The excitement, with some of its peculiarities, was felt in Virginia, first, in the Presbyterian settlements along the head waters of the Ivenawha, in Greenbrier County. Here were no stated ministers. Missionaries occasionally visited them. The work began at a prayer-meeting of private Christians. Ministers from Kentucky recognized here the power of spiritual truths over the minds of men, as they had seen it in the West. Some of the Virginia preachers visited the settlements, and beheld, with astonishment, the influence of grace combined with an unknown power. Desires, hopes, and fears were high. Would the shower descend upon the Virginia church?

In the latter part of the year 1801, the churches under the care of Messrs. Mitchel and Turner, were greatly revived. A meeting held at the close of the year was noted for the number of people impressed with a deep sense of the value as well as truth of the gospel. Many made profession of their faith. The bodily agitations of numbers were uncontrolled; they fell upon the ground as smitten by a resistless power. In the succeeding spring the influence of divine truth was felt with increased force. The Presbytery of Hanover met at Bethel. Crowds attended upon the ministrations of the gospel. About one hundred had now professed conversion. There were some bodily exercises; but no noise or outbreaking of disorderly emotions. The congregations in Albemarle, in Prince Edward and Charlotte, were greatly awakened ; and the happy influence was felt over a large region of country, east of the Blue Ridge.

Mr. Baxter visited Bedford, and some of his young people mingled with the congregation of Bethel in their religious services. The pastor and his young people returned like Graham from Prince Edward, imbued with the spirit of the revival. The congregations of Lexington and New Monmouth became deeply interested. There were many hopeful conversions. The work of grace spread through the congregations in the Valley. Bodily exercises accompanied, and, in some of the congregations, were violent. Mr. Baxter for a time hesitated. Were they a necessary connection? If so, let them be as violent as could be imagined, only let the work of grace go on. Were they an accidental thing, or the work of the enemy sowing tares? If so, they were to be opposed at all hazards lest they defile the work of God. Samuel Brown, of New Providence, said boldly they were a profane mixture, a device of Satan to mar the work of God. In a little time Mr. Baxter, and the ministers generally, came to the conclusion that" they were not a necessary part of the work of grace, and were to be discountenanced. Only one minister felt unwilling to speak and act against them. By private conversation, and calmly pausing in public services whenever the exercises commenced, till quietness was restored, the minister in a little time entirely put down the unhappy “profane mixture,” except in some peculiar cases and solitary instances.

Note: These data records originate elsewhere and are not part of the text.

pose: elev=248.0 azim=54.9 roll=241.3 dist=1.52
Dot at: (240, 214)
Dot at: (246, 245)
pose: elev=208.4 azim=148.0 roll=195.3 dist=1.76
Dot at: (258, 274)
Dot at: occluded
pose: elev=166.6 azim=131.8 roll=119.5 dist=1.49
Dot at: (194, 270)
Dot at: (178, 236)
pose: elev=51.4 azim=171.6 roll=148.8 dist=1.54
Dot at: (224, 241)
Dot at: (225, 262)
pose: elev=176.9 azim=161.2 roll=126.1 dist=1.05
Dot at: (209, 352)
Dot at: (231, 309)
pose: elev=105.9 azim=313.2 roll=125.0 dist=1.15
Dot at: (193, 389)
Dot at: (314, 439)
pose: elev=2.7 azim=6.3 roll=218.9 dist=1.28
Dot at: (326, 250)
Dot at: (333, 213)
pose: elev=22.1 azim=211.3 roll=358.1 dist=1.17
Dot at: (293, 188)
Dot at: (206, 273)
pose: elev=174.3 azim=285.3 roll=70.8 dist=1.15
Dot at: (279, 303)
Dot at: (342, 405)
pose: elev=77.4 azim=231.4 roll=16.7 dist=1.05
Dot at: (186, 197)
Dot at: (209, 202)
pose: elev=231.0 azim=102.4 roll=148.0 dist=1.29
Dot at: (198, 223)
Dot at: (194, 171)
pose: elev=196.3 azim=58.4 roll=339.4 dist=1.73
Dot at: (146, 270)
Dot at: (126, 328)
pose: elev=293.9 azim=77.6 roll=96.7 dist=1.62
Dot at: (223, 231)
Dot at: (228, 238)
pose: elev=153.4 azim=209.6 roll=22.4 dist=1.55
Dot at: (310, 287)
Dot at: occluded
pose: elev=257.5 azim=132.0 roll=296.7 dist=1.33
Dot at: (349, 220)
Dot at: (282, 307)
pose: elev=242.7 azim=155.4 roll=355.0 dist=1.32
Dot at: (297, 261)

The awakening continued in different parts of the Synod for some years. There were many hopeful converts where there was no stated ministry, or regular church organization. Many of these looking in vain to the Presbyterian Church for the living ministry, turned their attention to other denominations prepared to supply their wants, and are now lost to the Presbyterian Church. The demand for educated ministers came pressing on the Synod. She looked to her Colleges, and to the sons of the Church, and to her God, for the supply.